Associate Director for Programs and Administration
vangs001@mc.duke.edu
Since it's founding in 1999, Nikki Vangsnes has served as the
Associate Director of the Trent Center for Bioethics, Humanities & History
of Medicine. She works closely with Center faculty and faculty
associates on the development of new program initiatives and is
responsible for the day-to-day administration of the Center's educational
and research activities. She has provided leadership for a variety
of interdisciplinary efforts at the Center, among them the Humanities
and Medicine Lecture Series; a national poetry and medicine conference, Vital
Signs, Vital Lines; the symposium Caring Enough:
Confronting the Crisis of Access to Healthcare; and recently,
an international workshop on Obstetric Fistula: Maternal Birth
Trauma in the Developing World. She also serves
as the Project Director of the Policy, Ethics and Law Core of the
Southeast Regional Center of Excellence for Emerging Infections
and Biodefense (SERCEB), a regional consortium of academic institutions
in the Southeast including Duke.
Prior to coming to Duke, Nikki worked for twelve years in HIV
and STD prevention and served for six years as the associate director
of the US Centers for Disease Control’s National AIDS Hotline
run by the American Social Health Association (ASHA).
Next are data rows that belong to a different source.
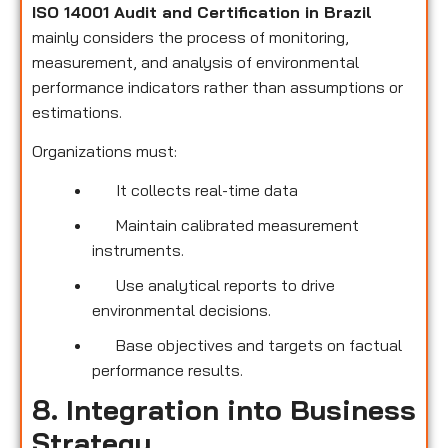
ISO 14001 Audit and Certification in Brazil
mainly considers the process of monitoring,
measurement, and analysis of environmental
performance indicators rather than assumptions or
estimations.
Organizations must:
It collects real-time data
Maintain calibrated measurement
instruments.
Use analytical reports to drive
environmental decisions.
Base objectives and targets on factual
performance results.
8. Integration into Business
Strategy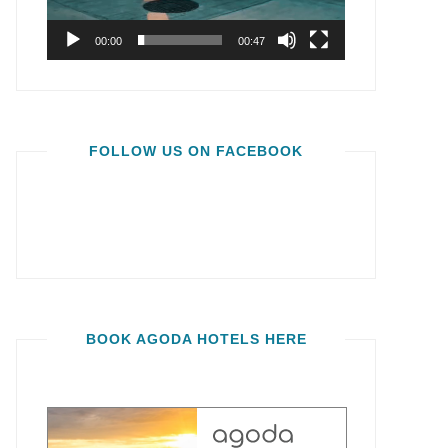
00:00
00:47
FOLLOW US ON FACEBOOK
BOOK AGODA HOTELS HERE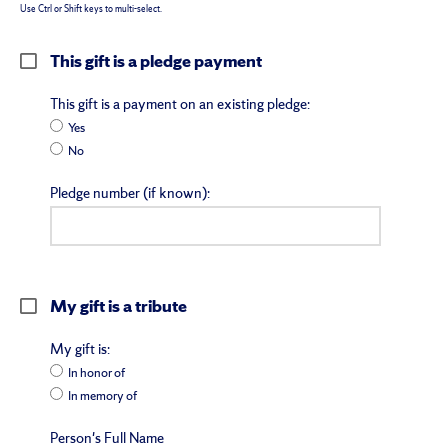
Use Ctrl or Shift keys to multi-select.
This gift is a pledge payment
This gift is a payment on an existing pledge:
Yes
No
Pledge number (if known):
My gift is a tribute
My gift is:
In honor of
In memory of
Person's Full Name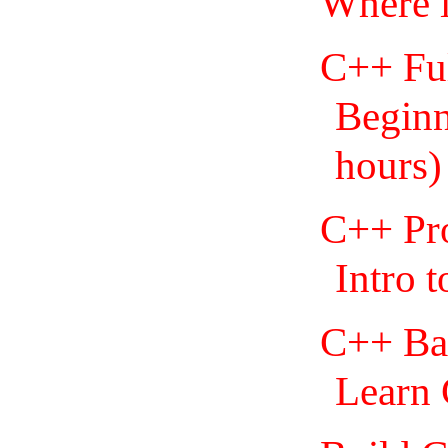
Where 
C++ Ful
Beginn
hours)
C++ Pro
Intro 
C++ Bas
Learn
In
this position, she oversaw training and operations of the nation's
largest health information call center which addressed HIV/AIDS
concerns of more than a million callers annually. Nikki also
represented ASHA on a consortium of national organizations committed
to sexual health education and STD prevention and served as liaison
to the CDC National AIDS Clinical Trials Information Service (ACTIS).